According to the 1999 American College of Rheumatology classification, neurological manifestations of SLE include cerebrovascular disease, seizures, aseptic meningitis, headache, cognitive dysfunction, mood disorder, psychosis, movement disorders, Guillain-Barre syndrome, and autonomic neuropathy (Jafri et al., 2017). Neuropsychiatric manifestations of systemic lupus erythematosus are difficult to recognize and treat as they remain one of the least understood complications of this disease. In approximately 28-40% of adults, neuropsychiatric symptoms develop just before subsequent diagnosis of SLE (Hanly et al., 2007). However, the diagnosis is often missed due to absence of serologic markers or evidence of disease activity outside of the nervous system. Studies in adults using the case definitions per ACR have detected the presence of anywhere from 14 to 17 out of the 19 signs/symptoms as follows: headache (39% to 61 %), seizures (8% to 18%), cerebrovascular disease (2% to 8%), psychosis (3% to 5%), cranial neuropathy (1.5% to 2.1%), and movement disorders (1%) (Carrión-Barberà I et al., 2021). The pathogenesis of NPSLE appears to be multifactorial. It includes blood-brain barrier dysfunction, microangiopathy, atherosclerosis, as well as direct neuronal cell damage mediated by autoantibodies, complement components, and cytokines. Numerous autoantibodies have been implicated in the evolution of NPSLE and targets include the following: phospholipids, ribosomal-P peptides (Rib-P), endothelial cells, glutamate receptors, microtubule-associated protein 2, and MMP-9 (Brey, 2007). Current therapeutic strategies in NPSLE include the use of immunosuppressive therapies when the underlying pathogenesis is considered primarily inflammatory or in cases where there is evidence of generalized SLE activity (Fanouriakis et al., 2007).

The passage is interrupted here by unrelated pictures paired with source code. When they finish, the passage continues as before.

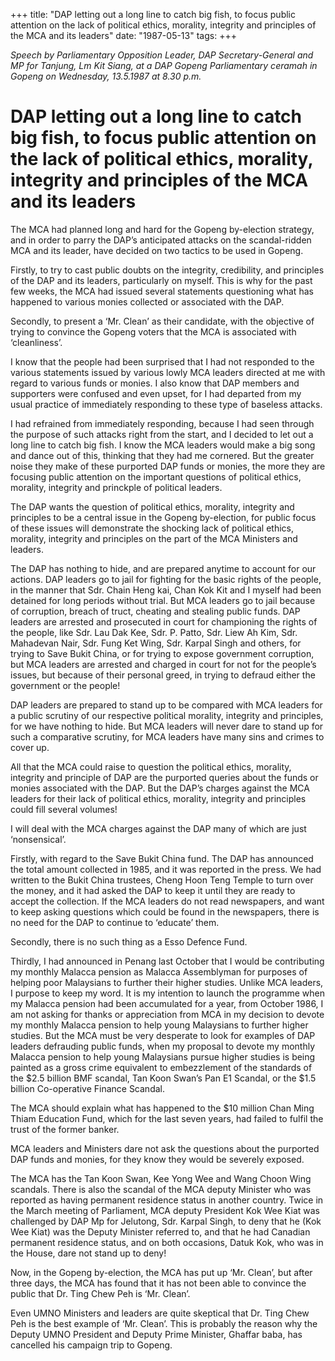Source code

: +++ 
title: "DAP letting out a long line to catch big fish, to focus public attention on the lack of political ethics, morality, integrity and principles of the MCA and its leaders"
date: "1987-05-13"
tags:
+++

_Speech by Parliamentary Opposition Leader, DAP Secretary-General and MP for Tanjung, Lm Kit Siang, at a DAP Gopeng Parliamentary ceramah in Gopeng on Wednesday, 13.5.1987 at 8.30 p.m._

# DAP letting out a long line to catch big fish, to focus public attention on the lack of political ethics, morality, integrity and principles of the MCA and its leaders

The MCA had planned long and hard for the Gopeng by-election strategy, and in order to parry the DAP’s anticipated attacks on the scandal-ridden MCA and its leader, have decided on two tactics to be used in Gopeng.</u>

Firstly, to try to cast public doubts on the integrity, credibility, and principles of the DAP and its leaders, particularly on myself. This is why for the past few weeks, the MCA had issued several statements questioning what has happened to various monies collected or associated with the DAP.

Secondly, to present a ‘Mr. Clean’ as their candidate, with the objective of trying to convince the Gopeng voters that the MCA is associated with ‘cleanliness’.

I know that the people had been surprised that I had not responded to the various statements issued by various lowly MCA leaders directed at me with regard to various funds or monies. I also know that DAP members and supporters were confused and even upset, for I had departed from my usual practice of immediately responding to these type of baseless attacks.

I had refrained from immediately responding, because I had seen through the purpose of such attacks right from the start, and I decided to let out a long line to catch big fish. I know the MCA leaders would make a big song and dance out of this, thinking that they had me cornered. But the greater noise they make of these purported DAP funds or monies, the more they are focusing public attention on the important questions of political ethics, morality, integrity and princkple of political leaders.

The DAP wants the question of political ethics, morality, integrity and principles to be a central issue in the Gopeng by-election, for public focus of these issues will demonstrate the shocking lack of political ethics, morality, integrity and principles on the part of the MCA Ministers and leaders.

The DAP has nothing to hide, and are prepared anytime to account for our actions. DAP leaders go to jail for fighting for the basic rights of the people, in the manner that Sdr. Chain Heng kai, Chan Kok Kit and I myself had been detained for long periods without trial. But MCA leaders go to jail because of corruption, breach of truct, cheating and stealing public funds. DAP leaders are arrested and prosecuted in court for championing the rights of the people, like Sdr. Lau Dak Kee, Sdr. P. Patto, Sdr. Liew Ah Kim, Sdr. Mahadevan Nair, Sdr. Fung Ket Wing, Sdr. Karpal Singh and others, for trying to Save Bukit China, or for trying to expose government corruption, but MCA leaders are arrested and charged in court for not for the people’s issues, but because of their personal greed, in trying to defraud either the government or the people!

DAP leaders are prepared to stand up to be compared with MCA leaders for a public scrutiny of our respective political morality, integrity and principles, for we have nothing to hide. But MCA leaders will never dare to stand up for such a comparative scrutiny, for MCA leaders have many sins and crimes to cover up.


All that the MCA could raise to question the political ethics, morality, integrity and principle of DAP are the purported queries about the funds or monies associated with the DAP. But the DAP’s charges against the MCA leaders for their lack of political ethics, morality, integrity and principles could fill several volumes!

I will deal with the MCA charges against the DAP many of which are just ‘nonsensical’.

Firstly, with regard to the Save Bukit China fund. The DAP has announced the total amount collected in 1985, and it was reported in the press. We had written to the Bukit China trustees, Cheng Hoon Teng Temple to turn over the money, and it had asked the DAP to keep it until they are ready to accept the collection. If the MCA leaders do not read newspapers, and want to keep asking questions which could be found in the newspapers, there is no need for the DAP to continue to ‘educate’ them.

Secondly, there is no such thing as a Esso Defence Fund.

Thirdly, I had announced in Penang last October that I would be contributing my monthly Malacca pension as Malacca Assemblyman for purposes of helping poor Malaysians to further their higher studies. Unlike MCA leaders, I purpose to keep my word. It is my intention to launch the programme when my Malacca pension had been accumulated for a year, from October 1986, I am not asking for thanks or appreciation from MCA in my decision to devote my monthly Malacca pension to help young Malaysians to further higher studies. But the MCA must be very desperate to look for examples of DAP leaders defrauding public funds, when my proposal to devote my monthly Malacca pension to help young Malaysians pursue higher studies is being painted as a gross crime equivalent to embezzlement of the standards of the $2.5 billion BMF scandal, Tan Koon Swan’s Pan E1 Scandal, or the $1.5 billion Co-operative Finance Scandal.

The MCA should explain what has happened to the $10 million Chan Ming Thiam Education Fund, which for the last seven years, had failed to fulfil the trust of the former banker.

MCA leaders and Ministers dare not ask the questions about the purported DAP funds and monies, for they know they would be severely exposed.

The MCA has the Tan Koon Swan, Kee Yong Wee and Wang Choon Wing scandals. There is also the scandal of the MCA deputy Minister who was reported as having permanent residence status in another country. Twice in the March meeting of Parliament, MCA deputy President Kok Wee Kiat was challenged by DAP Mp for Jelutong, Sdr. Karpal Singh, to deny that he (Kok Wee Kiat) was the Deputy Minister referred to, and that he had Canadian permanent residence status, and on both occasions, Datuk Kok, who was in the House, dare not stand up to deny!

Now, in the Gopeng by-election, the MCA has put up ‘Mr. Clean’, but after three days, the MCA has found that it has not been able to convince the public that Dr. Ting Chew Peh is ‘Mr. Clean’.

Even UMNO Ministers and leaders are quite skeptical that Dr. Ting Chew Peh is the best example of ‘Mr. Clean’. This is probably the reason why the Deputy UMNO President and Deputy Prime Minister, Ghaffar baba, has cancelled his campaign trip to Gopeng.
 
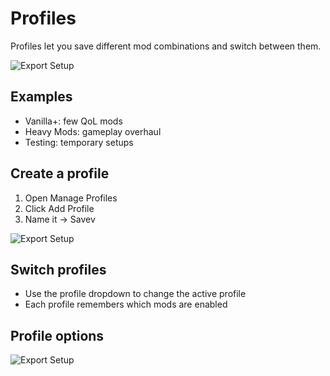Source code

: # Profiles

Profiles let you save different mod combinations and switch between them.

![Export Setup](https://i.ibb.co/Nd1RpWTM/image.png)

## Examples

- Vanilla+: few QoL mods
- Heavy Mods: gameplay overhaul
- Testing: temporary setups

## Create a profile

1. Open Manage Profiles
2. Click Add Profile
3. Name it → Savev

![Export Setup](https://i.ibb.co/yzXCKb5/Screencast-20250822-224925-ezgif-com-video-to-gif-converter.gif)

## Switch profiles

- Use the profile dropdown to change the active profile
- Each profile remembers which mods are enabled

## Profile options

![Export Setup](https://i.ibb.co/0jgzwYT3/image.png)
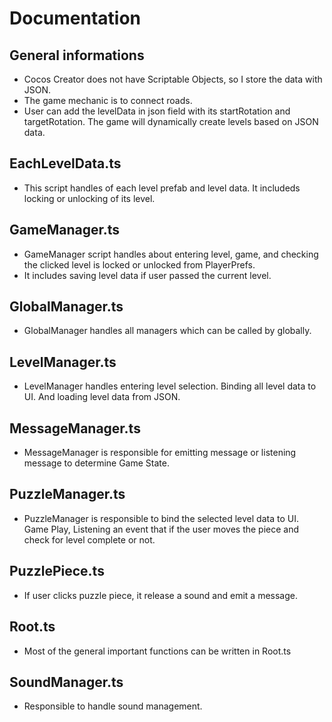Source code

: # Documentation

## General informations
- Cocos Creator does not have Scriptable Objects, so I store the data with JSON.
- The game mechanic is to connect roads.
- User can add the levelData in json field with its startRotation and targetRotation. The game will dynamically create levels based on JSON data.
  
## EachLevelData.ts
- This script handles of each level prefab and level data. It includeds locking or unlocking of its level.

## GameManager.ts
- GameManager script handles about entering level, game, and checking the clicked level is locked or unlocked from PlayerPrefs.
- It includes saving level data if user passed the current level.

## GlobalManager.ts
- GlobalManager handles all managers which can be called by globally.

## LevelManager.ts
- LevelManager handles entering level selection. Binding all level data to UI. And loading level data from JSON.

## MessageManager.ts
- MessageManager is responsible for emitting message or listening message to determine Game State.

## PuzzleManager.ts
- PuzzleManager is responsible to bind the selected level data to UI. Game Play, Listening an event that if the user moves the piece and check for level complete or not.

## PuzzlePiece.ts
- If user clicks puzzle piece, it release a sound and emit a message.

## Root.ts
- Most of the general important functions can be written in Root.ts

## SoundManager.ts
- Responsible to handle sound management.
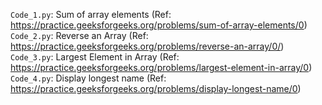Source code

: `Code_1.py`: Sum of array elements (Ref: https://practice.geeksforgeeks.org/problems/sum-of-array-elements/0) <br>
`Code_2.py`: Reverse an Array (Ref: https://practice.geeksforgeeks.org/problems/reverse-an-array/0/) <br>
`Code_3.py`: Largest Element in Array (Ref: https://practice.geeksforgeeks.org/problems/largest-element-in-array/0) <br>
`Code_4.py`: Display longest name (Ref: https://practice.geeksforgeeks.org/problems/display-longest-name/0) <br>
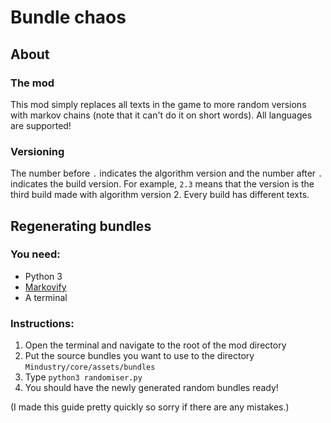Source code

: # Bundle chaos
## About
### The mod
This mod simply replaces all texts in the game to more random versions with markov chains (note that it can't do it on short words). All languages are supported!
### Versioning
The number before `.` indicates the algorithm version and the number after `.` indicates the build version. For example, `2.3` means that the version is the third build made with algorithm version 2. Every build has different texts.
## Regenerating bundles
### You need:
- Python 3
- [Markovify](https://github.com/jsvine/markovify/blob/master/README.md#installation)
- A terminal

### Instructions:
1. Open the terminal and navigate to the root of the mod directory
2. Put the source bundles you want to use to the directory `Mindustry/core/assets/bundles`
3. Type `python3 randomiser.py`
4. You should have the newly generated random bundles ready!


(I made this guide pretty quickly so sorry if there are any mistakes.)
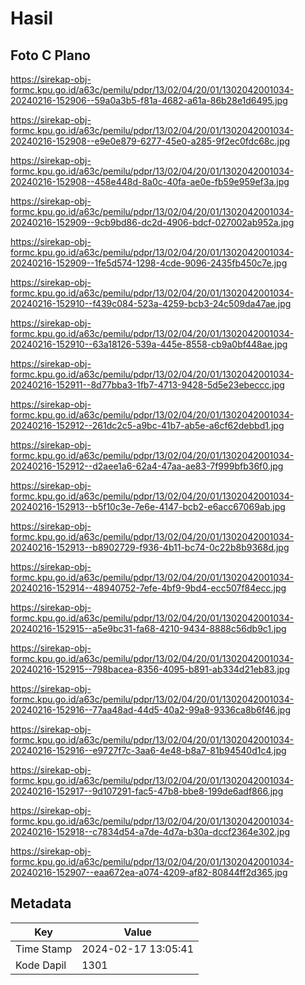 # Hasil

## Foto C Plano

https://sirekap-obj-formc.kpu.go.id/a63c/pemilu/pdpr/13/02/04/20/01/1302042001034-20240216-152906--59a0a3b5-f81a-4682-a61a-86b28e1d6495.jpg

https://sirekap-obj-formc.kpu.go.id/a63c/pemilu/pdpr/13/02/04/20/01/1302042001034-20240216-152908--e9e0e879-6277-45e0-a285-9f2ec0fdc68c.jpg

https://sirekap-obj-formc.kpu.go.id/a63c/pemilu/pdpr/13/02/04/20/01/1302042001034-20240216-152908--458e448d-8a0c-40fa-ae0e-fb59e959ef3a.jpg

https://sirekap-obj-formc.kpu.go.id/a63c/pemilu/pdpr/13/02/04/20/01/1302042001034-20240216-152909--9cb9bd86-dc2d-4906-bdcf-027002ab952a.jpg

https://sirekap-obj-formc.kpu.go.id/a63c/pemilu/pdpr/13/02/04/20/01/1302042001034-20240216-152909--1fe5d574-1298-4cde-9096-2435fb450c7e.jpg

https://sirekap-obj-formc.kpu.go.id/a63c/pemilu/pdpr/13/02/04/20/01/1302042001034-20240216-152910--f439c084-523a-4259-bcb3-24c509da47ae.jpg

https://sirekap-obj-formc.kpu.go.id/a63c/pemilu/pdpr/13/02/04/20/01/1302042001034-20240216-152910--63a18126-539a-445e-8558-cb9a0bf448ae.jpg

https://sirekap-obj-formc.kpu.go.id/a63c/pemilu/pdpr/13/02/04/20/01/1302042001034-20240216-152911--8d77bba3-1fb7-4713-9428-5d5e23ebeccc.jpg

https://sirekap-obj-formc.kpu.go.id/a63c/pemilu/pdpr/13/02/04/20/01/1302042001034-20240216-152912--261dc2c5-a9bc-41b7-ab5e-a6cf62debbd1.jpg

https://sirekap-obj-formc.kpu.go.id/a63c/pemilu/pdpr/13/02/04/20/01/1302042001034-20240216-152912--d2aee1a6-62a4-47aa-ae83-7f999bfb36f0.jpg

https://sirekap-obj-formc.kpu.go.id/a63c/pemilu/pdpr/13/02/04/20/01/1302042001034-20240216-152913--b5f10c3e-7e6e-4147-bcb2-e6acc67069ab.jpg

https://sirekap-obj-formc.kpu.go.id/a63c/pemilu/pdpr/13/02/04/20/01/1302042001034-20240216-152913--b8902729-f936-4b11-bc74-0c22b8b9368d.jpg

https://sirekap-obj-formc.kpu.go.id/a63c/pemilu/pdpr/13/02/04/20/01/1302042001034-20240216-152914--48940752-7efe-4bf9-9bd4-ecc507f84ecc.jpg

https://sirekap-obj-formc.kpu.go.id/a63c/pemilu/pdpr/13/02/04/20/01/1302042001034-20240216-152915--a5e9bc31-fa68-4210-9434-8888c56db9c1.jpg

https://sirekap-obj-formc.kpu.go.id/a63c/pemilu/pdpr/13/02/04/20/01/1302042001034-20240216-152915--798bacea-8356-4095-b891-ab334d21eb83.jpg

https://sirekap-obj-formc.kpu.go.id/a63c/pemilu/pdpr/13/02/04/20/01/1302042001034-20240216-152916--77aa48ad-44d5-40a2-99a8-9336ca8b6f46.jpg

https://sirekap-obj-formc.kpu.go.id/a63c/pemilu/pdpr/13/02/04/20/01/1302042001034-20240216-152916--e9727f7c-3aa6-4e48-b8a7-81b94540d1c4.jpg

https://sirekap-obj-formc.kpu.go.id/a63c/pemilu/pdpr/13/02/04/20/01/1302042001034-20240216-152917--9d107291-fac5-47b8-bbe8-199de6adf866.jpg

https://sirekap-obj-formc.kpu.go.id/a63c/pemilu/pdpr/13/02/04/20/01/1302042001034-20240216-152918--c7834d54-a7de-4d7a-b30a-dccf2364e302.jpg

https://sirekap-obj-formc.kpu.go.id/a63c/pemilu/pdpr/13/02/04/20/01/1302042001034-20240216-152907--eaa672ea-a074-4209-af82-80844ff2d365.jpg


## Metadata

| Key        | Value               |
| ---------- | ------------------- |
| Time Stamp | 2024-02-17 13:05:41 |
| Kode Dapil | 1301                |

Our patient presented with stroke as the presumed initial manifestation of SLE. We suspect that her second admission for focal seizure could possibly have been prevented had she been started on immunosuppressants after appropriate autoimmune work-up during her first admission. With regard to her fluctuant mood described by family prior to arrival, we did not observe this during either stay and therefore recommended that she establish care with outpatient psychological/psychiatric services upon discharge.


It is crucial to recognize that neuropsychiatric manifestations of SLE often occur in absence of other systemic manifestations and can be the initial presentation of SLE, especially because NPSLE has been associated with a worse prognosis than traditional SLE. A multidisciplinary approach can afford early recognition when it may be more feasible to halt disease progression.